Data |
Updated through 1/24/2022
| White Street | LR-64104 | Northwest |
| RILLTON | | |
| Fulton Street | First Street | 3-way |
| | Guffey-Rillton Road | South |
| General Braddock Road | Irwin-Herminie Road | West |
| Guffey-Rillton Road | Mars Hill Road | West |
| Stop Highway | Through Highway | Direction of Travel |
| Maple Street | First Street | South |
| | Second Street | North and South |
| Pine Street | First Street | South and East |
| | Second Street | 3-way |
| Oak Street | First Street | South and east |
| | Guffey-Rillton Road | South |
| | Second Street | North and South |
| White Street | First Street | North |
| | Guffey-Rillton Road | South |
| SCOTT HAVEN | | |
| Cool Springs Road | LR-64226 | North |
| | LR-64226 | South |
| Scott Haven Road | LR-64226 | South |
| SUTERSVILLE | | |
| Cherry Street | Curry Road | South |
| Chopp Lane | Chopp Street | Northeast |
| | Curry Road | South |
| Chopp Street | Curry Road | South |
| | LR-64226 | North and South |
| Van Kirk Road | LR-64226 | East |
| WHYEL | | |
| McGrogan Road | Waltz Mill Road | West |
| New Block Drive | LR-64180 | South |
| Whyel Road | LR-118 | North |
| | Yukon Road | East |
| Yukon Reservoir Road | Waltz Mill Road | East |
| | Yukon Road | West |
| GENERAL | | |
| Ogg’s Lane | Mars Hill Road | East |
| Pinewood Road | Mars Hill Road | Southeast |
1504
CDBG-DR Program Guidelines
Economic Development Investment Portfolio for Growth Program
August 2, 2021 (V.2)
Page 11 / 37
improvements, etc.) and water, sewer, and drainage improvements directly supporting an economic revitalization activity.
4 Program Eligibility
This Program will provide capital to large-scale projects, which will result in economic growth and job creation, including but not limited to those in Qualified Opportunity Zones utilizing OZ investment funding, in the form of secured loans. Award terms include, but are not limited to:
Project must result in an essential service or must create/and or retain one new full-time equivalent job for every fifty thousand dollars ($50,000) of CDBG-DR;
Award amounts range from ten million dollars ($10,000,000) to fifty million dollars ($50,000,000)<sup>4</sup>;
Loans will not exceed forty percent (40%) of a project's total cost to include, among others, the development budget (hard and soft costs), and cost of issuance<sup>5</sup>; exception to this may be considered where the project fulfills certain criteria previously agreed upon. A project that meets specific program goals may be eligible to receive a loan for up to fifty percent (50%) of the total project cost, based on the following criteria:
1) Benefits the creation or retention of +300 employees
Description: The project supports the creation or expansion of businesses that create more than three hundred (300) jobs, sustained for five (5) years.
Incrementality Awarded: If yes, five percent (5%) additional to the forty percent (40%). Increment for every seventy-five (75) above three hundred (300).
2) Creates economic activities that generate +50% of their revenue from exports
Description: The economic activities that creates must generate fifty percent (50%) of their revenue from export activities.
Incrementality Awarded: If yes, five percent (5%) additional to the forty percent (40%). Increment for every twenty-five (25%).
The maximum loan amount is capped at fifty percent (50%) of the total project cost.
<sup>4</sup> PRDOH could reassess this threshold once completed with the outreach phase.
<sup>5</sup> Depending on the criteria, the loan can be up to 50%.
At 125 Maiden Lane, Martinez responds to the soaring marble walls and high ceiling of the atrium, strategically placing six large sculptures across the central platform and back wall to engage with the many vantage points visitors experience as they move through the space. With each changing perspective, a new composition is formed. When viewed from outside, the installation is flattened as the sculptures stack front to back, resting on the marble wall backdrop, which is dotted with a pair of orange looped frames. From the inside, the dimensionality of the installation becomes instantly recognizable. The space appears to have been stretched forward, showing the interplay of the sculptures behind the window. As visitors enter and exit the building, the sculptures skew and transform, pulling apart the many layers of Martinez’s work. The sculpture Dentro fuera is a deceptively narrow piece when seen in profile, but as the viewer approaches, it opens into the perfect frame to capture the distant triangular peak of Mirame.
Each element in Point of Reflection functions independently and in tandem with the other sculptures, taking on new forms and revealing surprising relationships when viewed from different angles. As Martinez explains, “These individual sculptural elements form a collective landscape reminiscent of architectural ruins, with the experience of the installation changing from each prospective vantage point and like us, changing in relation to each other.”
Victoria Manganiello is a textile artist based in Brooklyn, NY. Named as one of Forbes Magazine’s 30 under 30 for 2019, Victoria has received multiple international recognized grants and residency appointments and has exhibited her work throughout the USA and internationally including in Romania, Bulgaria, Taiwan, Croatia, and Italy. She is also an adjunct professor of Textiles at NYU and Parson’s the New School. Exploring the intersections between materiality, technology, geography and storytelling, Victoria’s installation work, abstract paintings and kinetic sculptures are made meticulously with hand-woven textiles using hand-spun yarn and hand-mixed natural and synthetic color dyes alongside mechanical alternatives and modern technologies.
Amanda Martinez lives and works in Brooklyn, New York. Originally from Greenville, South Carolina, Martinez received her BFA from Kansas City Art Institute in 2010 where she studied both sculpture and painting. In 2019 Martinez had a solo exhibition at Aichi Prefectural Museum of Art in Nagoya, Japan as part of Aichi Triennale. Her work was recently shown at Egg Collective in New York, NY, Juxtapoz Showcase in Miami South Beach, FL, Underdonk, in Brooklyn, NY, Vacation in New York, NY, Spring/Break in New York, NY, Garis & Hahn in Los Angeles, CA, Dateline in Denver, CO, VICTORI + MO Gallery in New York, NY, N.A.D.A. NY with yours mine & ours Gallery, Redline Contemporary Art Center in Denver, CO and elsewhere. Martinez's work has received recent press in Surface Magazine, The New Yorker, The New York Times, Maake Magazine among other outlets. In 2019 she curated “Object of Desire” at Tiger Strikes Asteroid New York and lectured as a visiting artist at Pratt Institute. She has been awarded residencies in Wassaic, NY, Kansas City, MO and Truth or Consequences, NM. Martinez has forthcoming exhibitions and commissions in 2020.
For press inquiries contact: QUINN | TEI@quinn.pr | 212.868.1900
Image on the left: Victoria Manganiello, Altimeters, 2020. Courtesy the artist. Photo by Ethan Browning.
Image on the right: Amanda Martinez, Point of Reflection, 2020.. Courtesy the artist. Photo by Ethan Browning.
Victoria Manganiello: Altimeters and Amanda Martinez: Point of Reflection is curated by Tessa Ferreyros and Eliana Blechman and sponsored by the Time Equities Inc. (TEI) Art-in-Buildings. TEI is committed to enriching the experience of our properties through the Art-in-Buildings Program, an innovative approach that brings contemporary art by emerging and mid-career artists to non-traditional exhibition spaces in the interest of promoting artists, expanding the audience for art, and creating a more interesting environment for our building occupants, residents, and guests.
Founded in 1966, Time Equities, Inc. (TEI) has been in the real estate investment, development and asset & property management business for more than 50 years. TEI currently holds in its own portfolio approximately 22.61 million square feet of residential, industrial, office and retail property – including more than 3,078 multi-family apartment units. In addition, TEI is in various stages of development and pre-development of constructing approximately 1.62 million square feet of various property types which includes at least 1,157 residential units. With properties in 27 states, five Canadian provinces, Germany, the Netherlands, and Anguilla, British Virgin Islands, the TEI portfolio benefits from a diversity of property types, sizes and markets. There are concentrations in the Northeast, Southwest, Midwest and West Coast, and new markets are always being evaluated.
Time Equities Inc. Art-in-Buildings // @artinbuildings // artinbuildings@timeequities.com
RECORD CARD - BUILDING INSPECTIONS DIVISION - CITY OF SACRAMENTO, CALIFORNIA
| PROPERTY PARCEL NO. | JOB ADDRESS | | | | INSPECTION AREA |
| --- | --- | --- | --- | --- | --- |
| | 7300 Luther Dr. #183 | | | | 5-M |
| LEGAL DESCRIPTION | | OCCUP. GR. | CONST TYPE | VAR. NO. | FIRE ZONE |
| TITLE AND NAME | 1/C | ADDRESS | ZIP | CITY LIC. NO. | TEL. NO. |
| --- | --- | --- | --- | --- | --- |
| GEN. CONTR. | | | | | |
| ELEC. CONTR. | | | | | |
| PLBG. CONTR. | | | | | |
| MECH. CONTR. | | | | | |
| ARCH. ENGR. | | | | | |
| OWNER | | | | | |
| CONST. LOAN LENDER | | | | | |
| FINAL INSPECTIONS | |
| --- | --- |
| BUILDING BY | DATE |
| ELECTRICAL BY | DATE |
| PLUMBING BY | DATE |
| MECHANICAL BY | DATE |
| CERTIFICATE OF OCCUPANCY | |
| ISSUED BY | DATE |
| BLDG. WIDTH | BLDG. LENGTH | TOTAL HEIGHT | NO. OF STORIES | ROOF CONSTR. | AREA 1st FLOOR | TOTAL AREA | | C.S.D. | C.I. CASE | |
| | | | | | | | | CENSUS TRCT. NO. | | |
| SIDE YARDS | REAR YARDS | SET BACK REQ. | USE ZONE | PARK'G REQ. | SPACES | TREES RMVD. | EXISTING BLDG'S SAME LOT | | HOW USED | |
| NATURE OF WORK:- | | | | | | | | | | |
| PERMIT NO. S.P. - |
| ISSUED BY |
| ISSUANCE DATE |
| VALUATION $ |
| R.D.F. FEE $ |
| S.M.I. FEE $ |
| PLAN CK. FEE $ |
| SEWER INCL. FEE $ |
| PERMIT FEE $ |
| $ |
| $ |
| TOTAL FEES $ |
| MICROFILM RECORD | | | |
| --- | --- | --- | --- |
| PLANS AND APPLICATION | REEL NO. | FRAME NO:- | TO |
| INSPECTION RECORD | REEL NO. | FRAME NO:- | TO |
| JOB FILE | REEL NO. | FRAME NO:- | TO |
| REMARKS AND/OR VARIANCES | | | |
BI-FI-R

Task requirements | Look through the material above and print exactly the lines from the one containing "ARCH. ENGR. | | | | | |" to the one containing "TRCT. NO. | | |", both included, and nothing more.

Output of the exercise |
| ARCH. ENGR. | | | | | |
| OWNER | | | | | |
| CONST. LOAN LENDER | | | | | |
| FINAL INSPECTIONS | |
| --- | --- |
| BUILDING BY | DATE |
| ELECTRICAL BY | DATE |
| PLUMBING BY | DATE |
| MECHANICAL BY | DATE |
| CERTIFICATE OF OCCUPANCY | |
| ISSUED BY | DATE |
| BLDG. WIDTH | BLDG. LENGTH | TOTAL HEIGHT | NO. OF STORIES | ROOF CONSTR. | AREA 1st FLOOR | TOTAL AREA | | C.S.D. | C.I. CASE | |
| | | | | | | | | CENSUS TRCT. NO. | | |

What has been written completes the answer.